Selasa, 27 Desember 2016

Swampthing



Terkapar lemas dalam kendali peperangan yang merancu dalam darah dan mengembara keseluruh tubuh lewati pembuluh hingga merasuki jiwa rapuh yang dulu terluka kecewa. Matanya tajam tatap mataku seolah ingin melahapku bulat-bulat lalu memamah tubuhku sebelum dimuntahkan kemudian.

Mereka hadir di jiwa dan nyawa sehingga ruh tersisihkan ke nuansa bumi bawah tanah.

Kurasakan nyeri yang di alami begitu menyayatnya, laksana ribuan jarum menusuk belahan hati yang tinggal setengah, perihnya merambat keujung syaraf kuku jemari dan darah menitik di setiap helaan nafas yang terhunus hawa amarah.

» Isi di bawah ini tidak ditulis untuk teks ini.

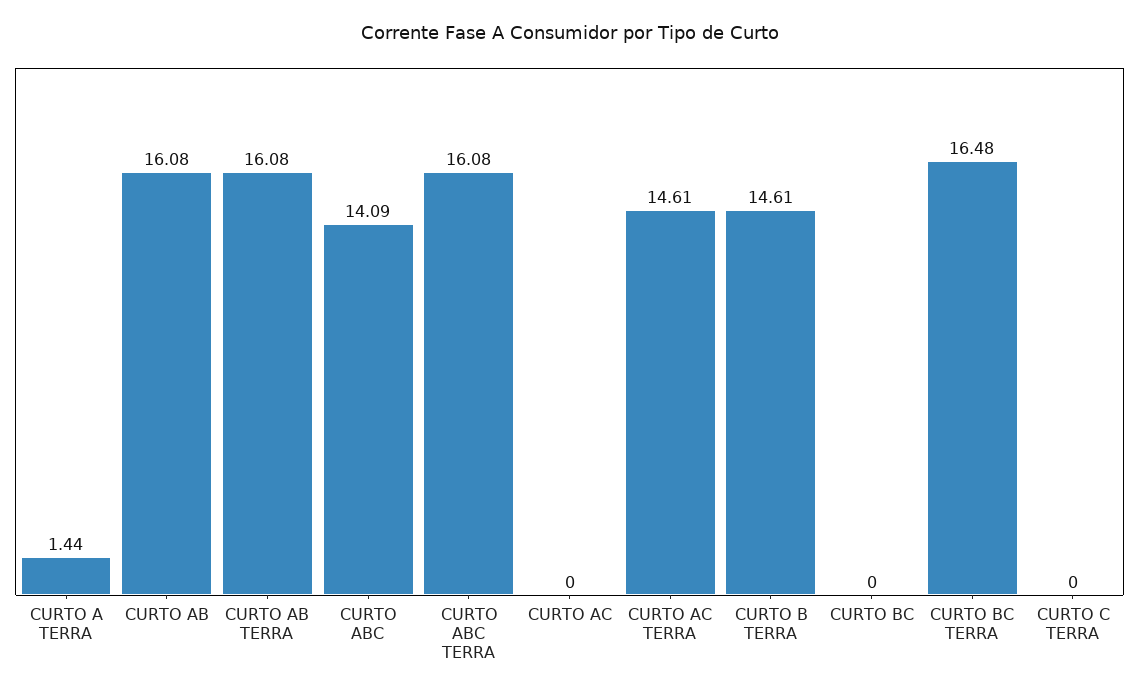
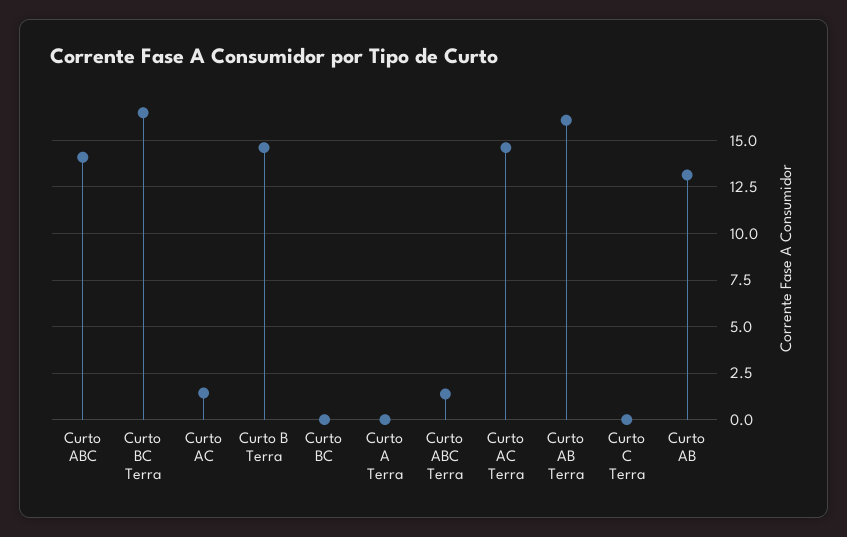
  {
-   "CURTO A TERRA": 1.44,
+   "CURTO A TERRA": 0,
-   "CURTO AB": 16.08,
+   "CURTO AB": 13,
    "CURTO AB TERRA": 16.08,
    "CURTO ABC": 14.09,
-   "CURTO ABC TERRA": 16.08,
+   "CURTO ABC TERRA": 1.5,
-   "CURTO AC": 0,
+   "CURTO AC": 1.5,
    "CURTO AC TERRA": 14.61,
    "CURTO B TERRA": 14.61,
    "CURTO BC": 0,
    "CURTO BC TERRA": 16.48,
    "CURTO C TERRA": 0
  }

Kuasaku tak sampai menyentuh lubuk di sanubari, rahasia dalam tersembunyi bertiraikan luka-luka sunyi dan kegamangan akan kepercayaan serta keyakinan sehingga hidup berbalut kabut misteri berkepanjangan.

Teruntukulah walau hanya satu kali, dan jemariku akan menelusup kedalam jiwa dan sukma agar memaksa mereka kembalikan lagi kesucian akal ruh dan nafs yang melenggang disaat berebutannya mahluk hitam mengitari pemikiran di netra logika.